TASK BRIEF: Reproduce every one of the lines below verbatim, omitting the pictures from your answer.

Source data
▬▬▬
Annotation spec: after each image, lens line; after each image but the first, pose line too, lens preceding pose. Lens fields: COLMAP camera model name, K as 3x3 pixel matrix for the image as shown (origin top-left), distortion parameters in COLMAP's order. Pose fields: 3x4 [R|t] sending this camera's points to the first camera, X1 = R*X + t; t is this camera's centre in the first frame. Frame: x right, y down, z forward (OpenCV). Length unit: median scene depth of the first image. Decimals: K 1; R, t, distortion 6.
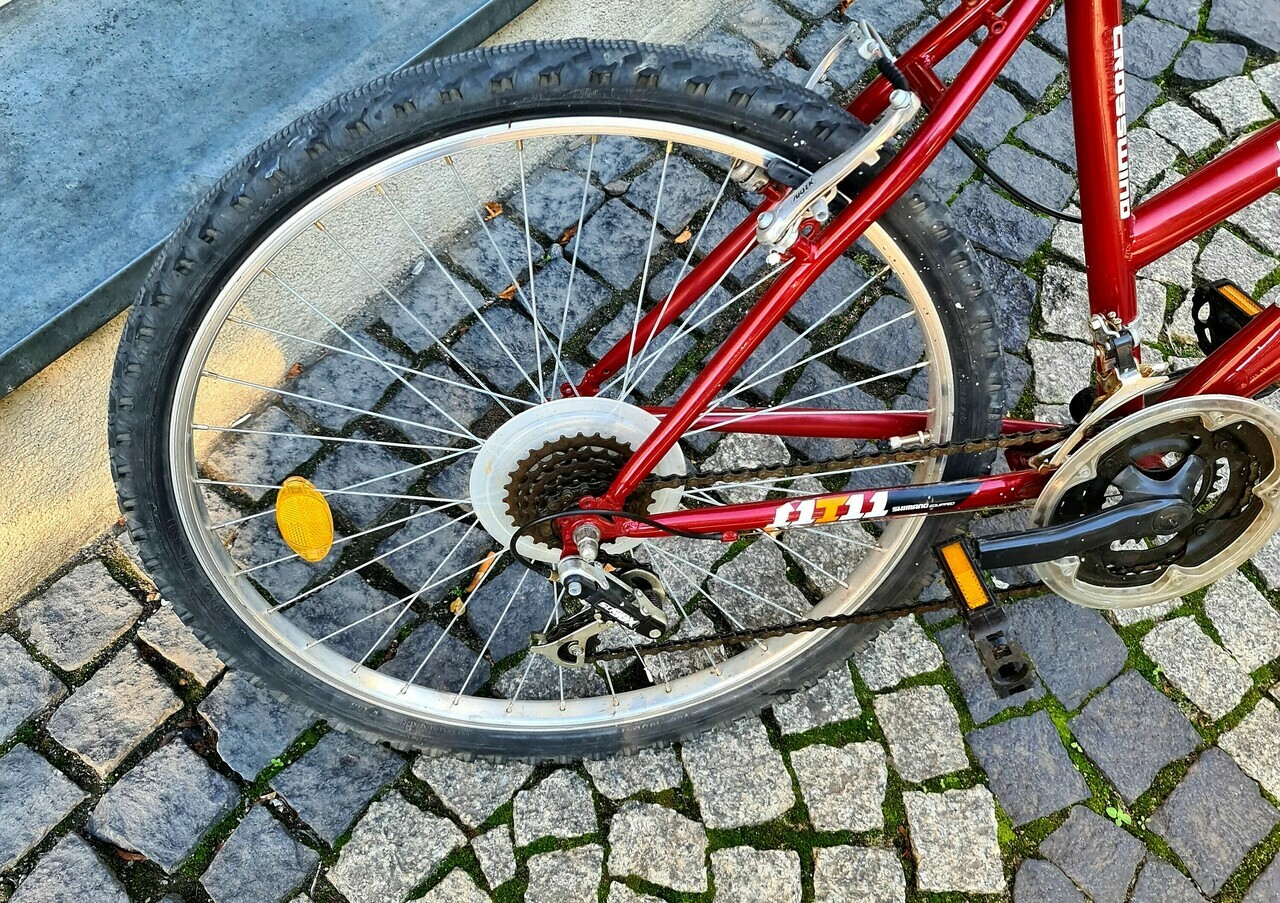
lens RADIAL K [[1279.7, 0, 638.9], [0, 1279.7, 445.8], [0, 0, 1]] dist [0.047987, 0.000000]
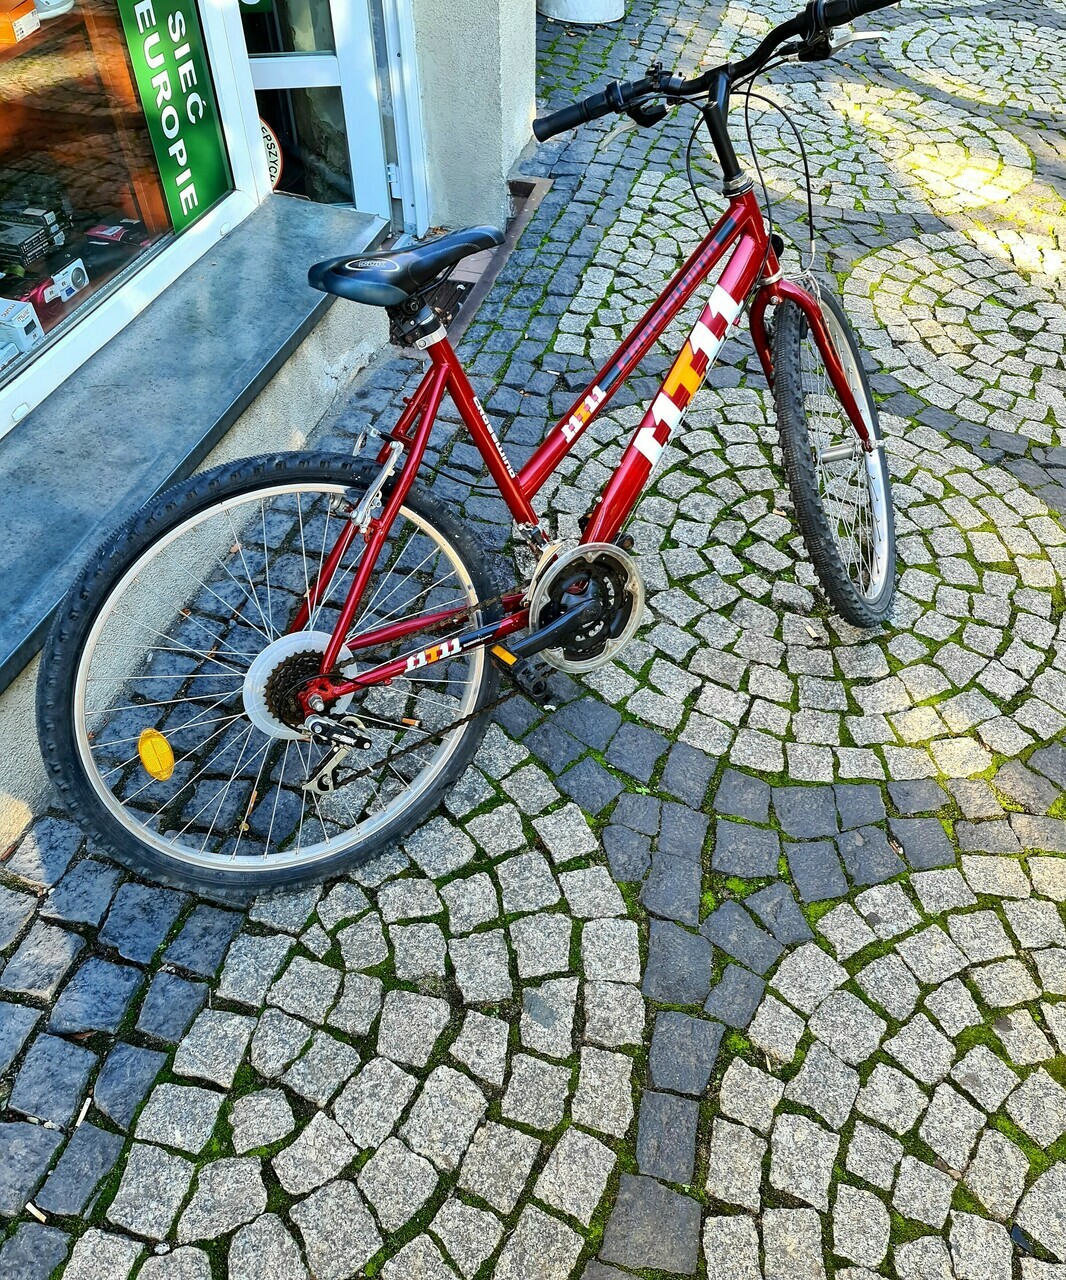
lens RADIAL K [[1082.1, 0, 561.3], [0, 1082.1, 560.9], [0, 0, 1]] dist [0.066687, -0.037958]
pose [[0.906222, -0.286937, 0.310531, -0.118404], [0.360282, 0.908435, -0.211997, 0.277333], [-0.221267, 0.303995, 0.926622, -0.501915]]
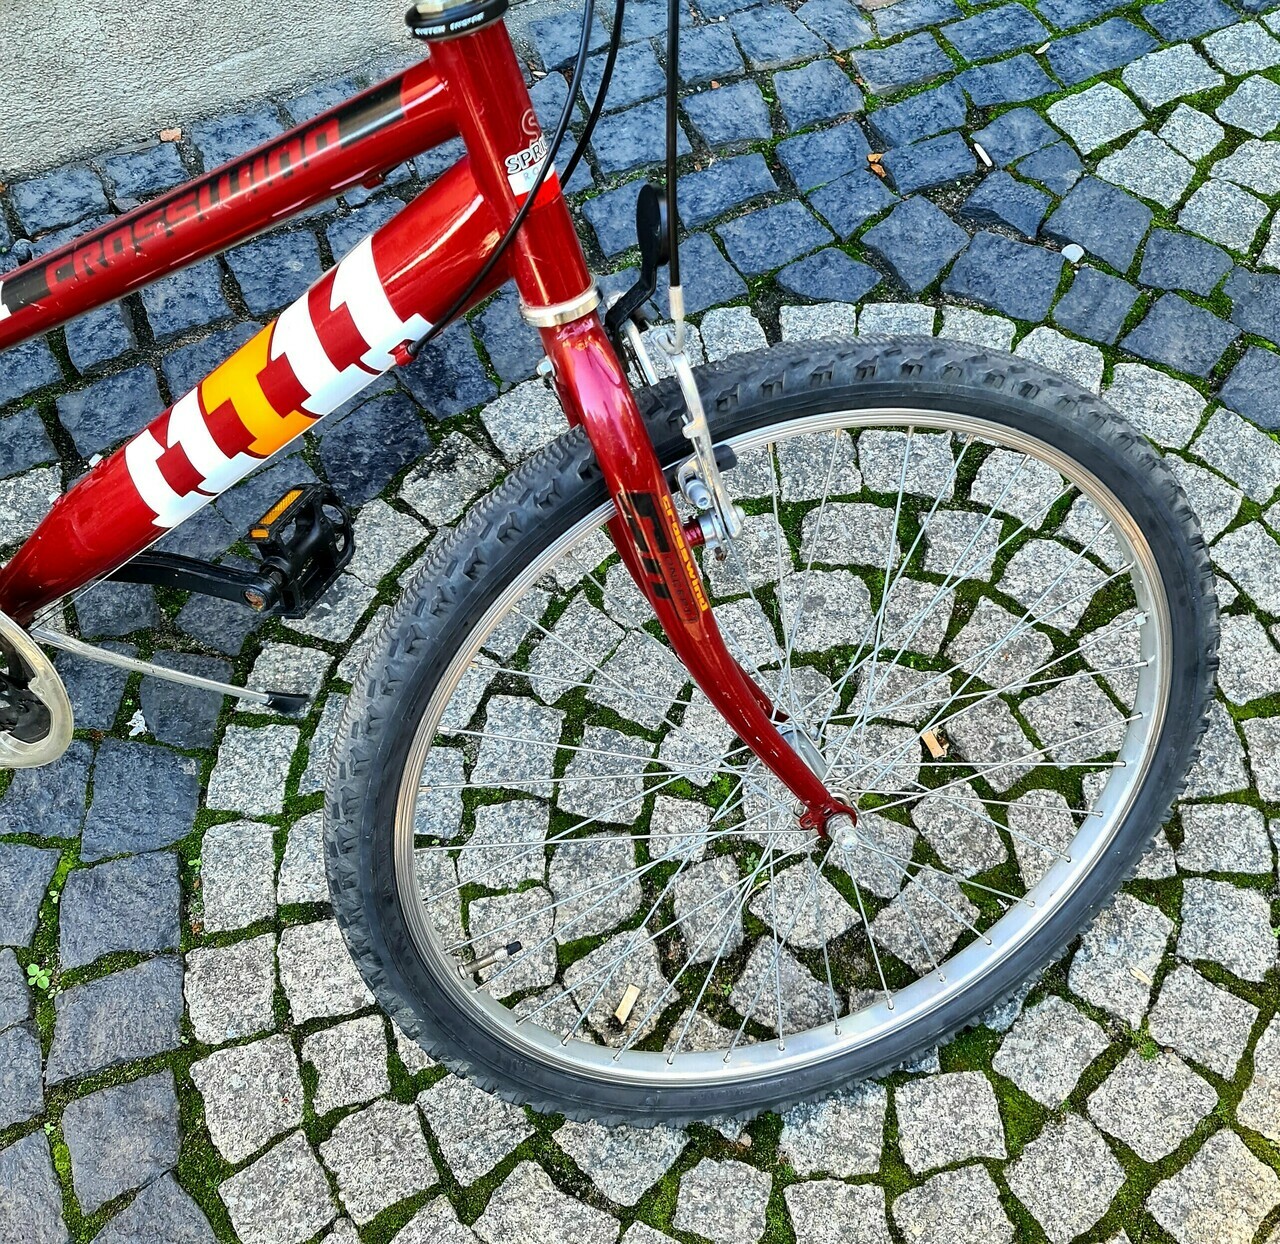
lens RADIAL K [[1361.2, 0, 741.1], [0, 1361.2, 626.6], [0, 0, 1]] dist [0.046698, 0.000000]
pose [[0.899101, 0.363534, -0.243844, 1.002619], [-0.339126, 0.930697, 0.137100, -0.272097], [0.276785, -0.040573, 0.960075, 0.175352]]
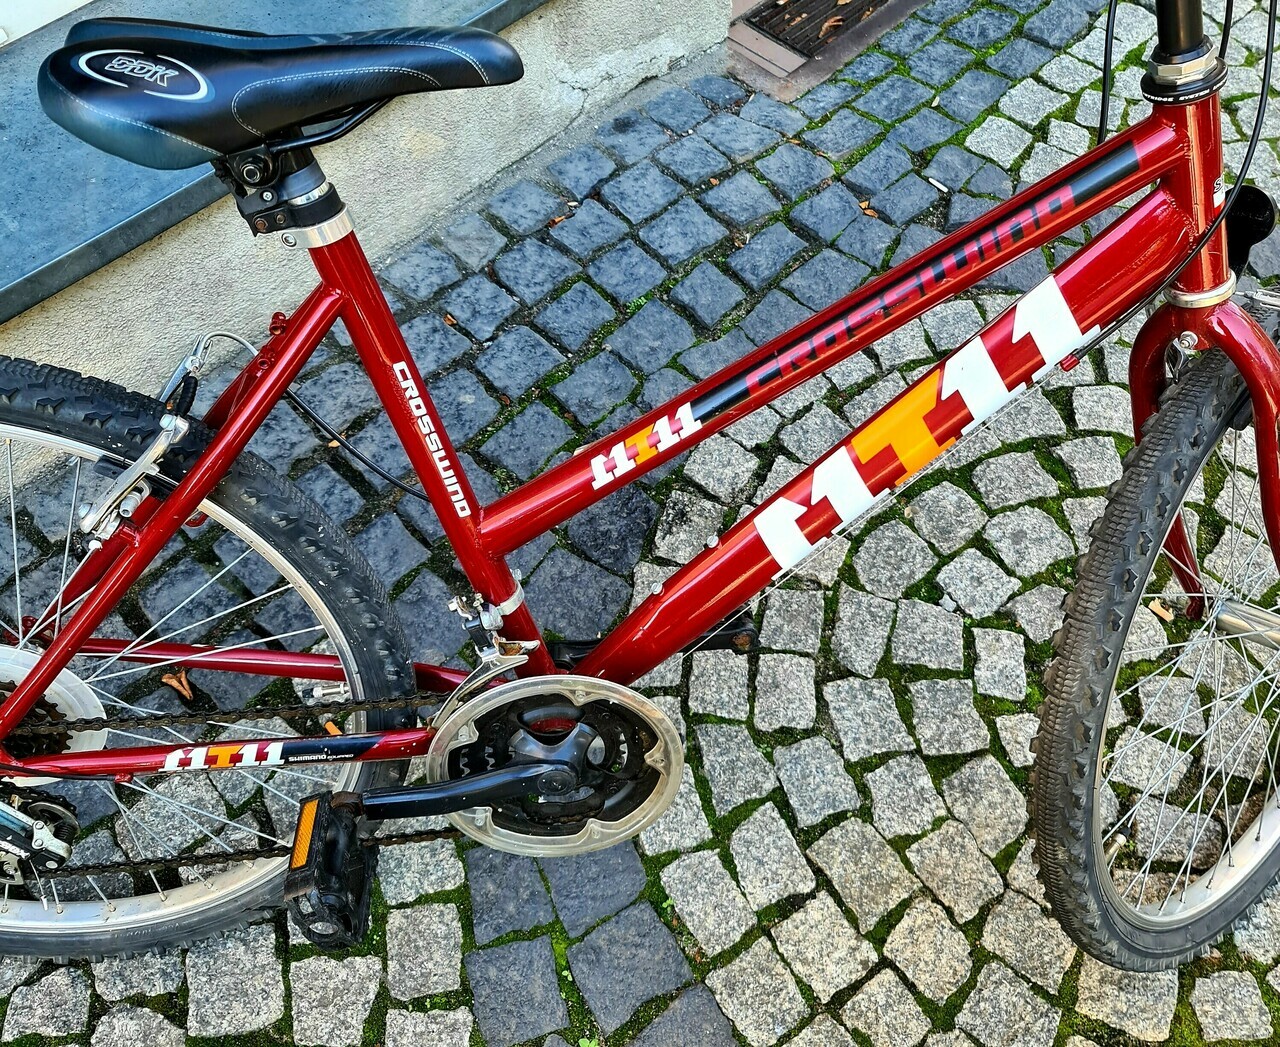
▬▬▬
EXERCISE RESULT:
Annotation spec: after each image, lens line; after each image but the first, pose line too, lens preceding pose. Lens fields: COLMAP camera model name, K as 3x3 pixel matrix for the image as shown (origin top-left), distortion parameters in COLMAP's order. Pose fields: 3x4 [R|t] sending this camera's points to the first camera, X1 = R*X + t; t is this camera's centre in the first frame. Frame: x right, y down, z forward (OpenCV). Length unit: median scene depth of the first image. Decimals: K 1; R, t, distortion 6.
lens RADIAL K [[1279.7, 0, 638.9], [0, 1279.7, 445.8], [0, 0, 1]] dist [0.047987, 0.000000]
lens RADIAL K [[1082.1, 0, 561.3], [0, 1082.1, 560.9], [0, 0, 1]] dist [0.066687, -0.037958]
pose [[0.906222, -0.286937, 0.310531, -0.118404], [0.360282, 0.908435, -0.211997, 0.277333], [-0.221267, 0.303995, 0.926622, -0.501915]]
lens RADIAL K [[1361.2, 0, 741.1], [0, 1361.2, 626.6], [0, 0, 1]] dist [0.046698, 0.000000]
pose [[0.899101, 0.363534, -0.243844, 1.002619], [-0.339126, 0.930697, 0.137100, -0.272097], [0.276785, -0.040573, 0.960075, 0.175352]]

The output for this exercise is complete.